The secondary outcomes were the PPTs at the TrPs [21] of upper trapezius, clavicular and sternal sternocleidomastoid, deep and superficial masseter, and anterior, medium and posterior temporalis; the ROM (mm) [21], that is an important parameter for assessment and evaluation of the TMD at follow-up; NDI [22], a 50-points NDI (0: no disability; 50: maximum disability) was used. It is described that neck disability is frequently associated to TMD [1]; the TSK-11 [23], an 11-44 points TSK-11 (11: low fear to movement and pain, 44: high fear to movement and pain); PCS [23], 0-52 points PCS (0: no catastrophizing level, 52: highest catastrophizing level); State Anxiety (STAI) [24], an 0-60 points STAI subscale (0: no State Anxiety and 60: highest state anxiety level), and State Depression (ST-DEP) [24], a 20-80 points ST-DEP (20: lowest state depression and 80: highest state depression).

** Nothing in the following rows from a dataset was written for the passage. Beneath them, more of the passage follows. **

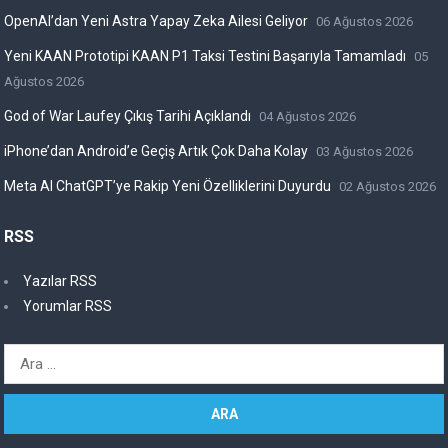
OpenAI’dan Yeni Astra Yapay Zeka Ailesi Geliyor
06 Ağustos 2026
Yeni KAAN Prototipi KAAN P1 Taksi Testini Başarıyla Tamamladı
05
Ağustos 2026
God of War Laufey Çıkış Tarihi Açıklandı
04 Ağustos 2026
iPhone’dan Android’e Geçiş Artık Çok Daha Kolay
03 Ağustos 2026
Meta AI ChatGPT’ye Rakip Yeni Özelliklerini Duyurdu
02 Ağustos 2026
RSS
Yazılar RSS
Yorumlar RSS
Arama: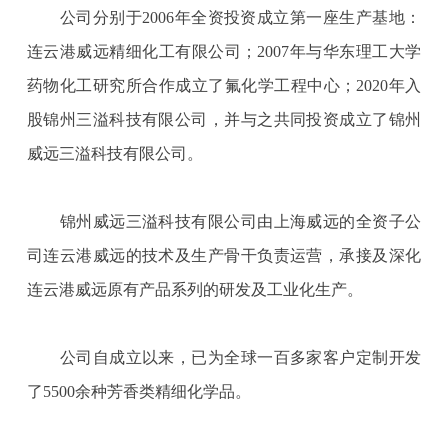
公司分别于2006年全资投资成立第一座生产基地：
连云港威远精细化工有限公司；2007年与华东理工大学
药物化工研究所合作成立了氟化学工程中心；2020年入
股锦州三溢科技有限公司，并与之共同投资成立了锦州
威远三溢科技有限公司。
锦州威远三溢科技有限公司由上海威远的全资子公
司连云港威远的技术及生产骨干负责运营，承接及深化
连云港威远原有产品系列的研发及工业化生产。
公司自成立以来，已为全球一百多家客户定制开发
了5500余种芳香类精细化学品。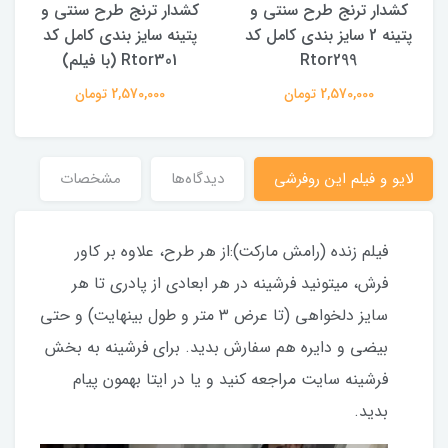
کشدار ترنج طرح سنتی و
کشدار ترنج طرح سنتی و
ک
پتینه 2 سایز بندی کامل کد
پتینه سایز بندی کامل کد
Rtor299
Rtor301 (با فیلم)
2,570,000 تومان
2,570,000 تومان
لایو و فیلم این روفرشی
دیدگاه‌ها
مشخصات
فیلم زنده (رامش مارکت):از هر طرح، علاوه بر کاور
فرش، میتونید فرشینه در هر ابعادی از پادری تا هر
سایز دلخواهی (تا عرض ۳ متر و طول بینهایت) و حتی
بیضی و دایره هم سفارش بدید. برای فرشینه به بخش
فرشینه سایت مراجعه کنید و یا در ایتا بهمون پیام
بدید.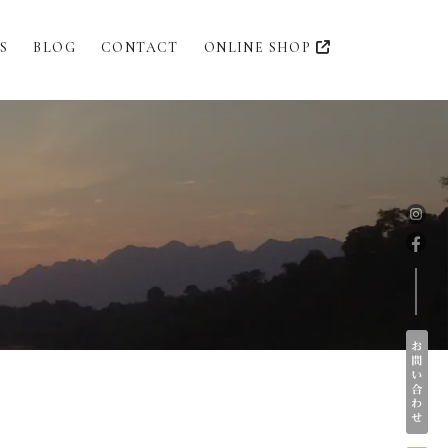
S
BLOG
CONTACT
ONLINE SHOP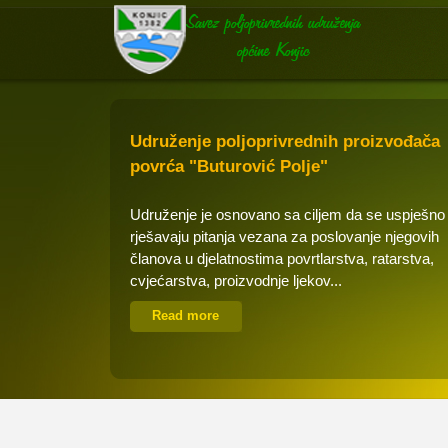
Udruženje poljoprivrednih proizvođača
povrća "Buturović Polje"
Udruženje je osnovano sa ciljem da se uspješno
rješavaju pitanja vezana za poslovanje njegovih
članova u djelatnostima povrtlarstva, ratarstva,
cvjećarstva, proizvodnje ljekov...
Read more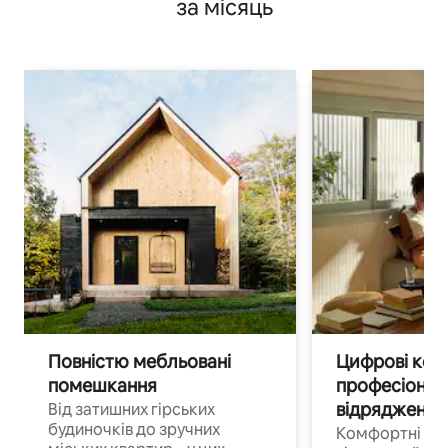
за місяць
Повністю мебльовані
Цифрові кочі
помешкання
професіонал
відрядження
Від затишних гірських
будиночків до зручних
Комфортні по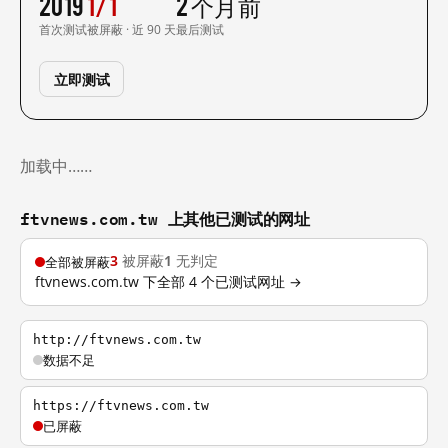
2019
1/1
2 个月前
首次测试
被屏蔽 · 近 90 天
最后测试
立即测试
加载中……
ftvnews.com.tw 上其他已测试的网址
3
被屏蔽
1
无判定
全部被屏蔽
ftvnews.com.tw 下全部 4 个已测试网址 →
http://ftvnews.com.tw
数据不足
https://ftvnews.com.tw
已屏蔽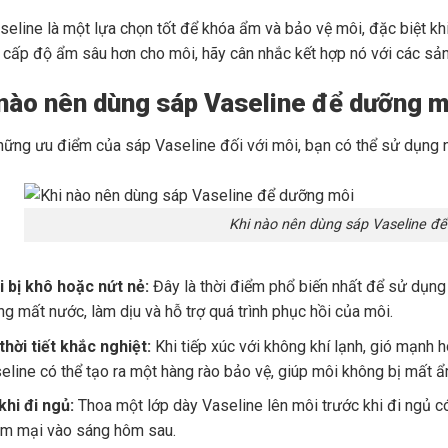
seline là một lựa chọn tốt để khóa ẩm và bảo vệ môi, đặc biệt khi 
cấp độ ẩm sâu hơn cho môi, hãy cân nhắc kết hợp nó với các s
 nào nên dùng sáp Vaseline để dưỡng 
hững ưu điểm của sáp Vaseline đối với môi, bạn có thể sử dụng n
Khi nào nên dùng sáp Vaseline đ
i bị khô hoặc nứt nẻ:
Đây là thời điểm phổ biến nhất để sử dụn
ạng mất nước, làm dịu và hỗ trợ quá trình phục hồi của môi.
hời tiết khắc nghiệt:
Khi tiếp xúc với không khí lạnh, gió mạnh 
eline có thể tạo ra một hàng rào bảo vệ, giúp môi không bị mất ẩ
khi đi ngủ:
Thoa một lớp dày Vaseline lên môi trước khi đi ngủ c
m mại vào sáng hôm sau.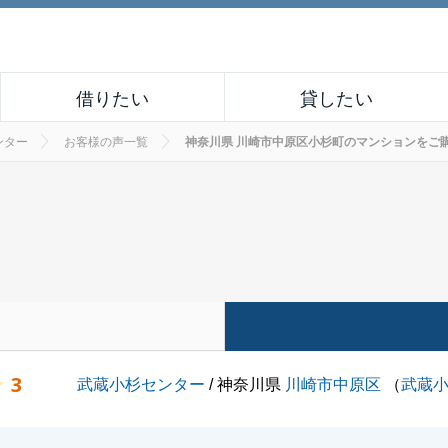
借りたい
貸したい
ンター
お客様の声一覧
神奈川県 川崎市中原区小杉町のマンションをご購入さ
3
武蔵小杉センター
/ 神奈川県
川崎市中原区
（
武蔵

We also defined a successful outcome when patients reported, at least, 1.2 cm [25] improvement from baseline (T0) on the VAS at the end of the treatment (T1) and 3 months follow-up period (T2).
Statistical Analysis
Statistical analysis was performed using SPSS software, version 21.0 (Chicago, IL, USA) and SAS® 9.4 (TS1M4). It was conducted by an independent statistical technician as described above. Q-Q plots indicated normal distribution of the primary and secondary outcome parameters. Our primary and secondary evaluations included ANOVA of repeated measurements for three related samples (T0, T1, T2), and adjusted for baseline outcomes for evaluating between-group differences in all the outcomes. To avoid limitations inherent to the test of significance of the null hypothesis and the interpretation of the results, the presence of the phenomenon analyzed was quantified by calculating the effect size. The choice of the magnitude of the effect was made based on the study conducted by Dominguez-Lara [26]. P < 0.05 was considered statistically significant.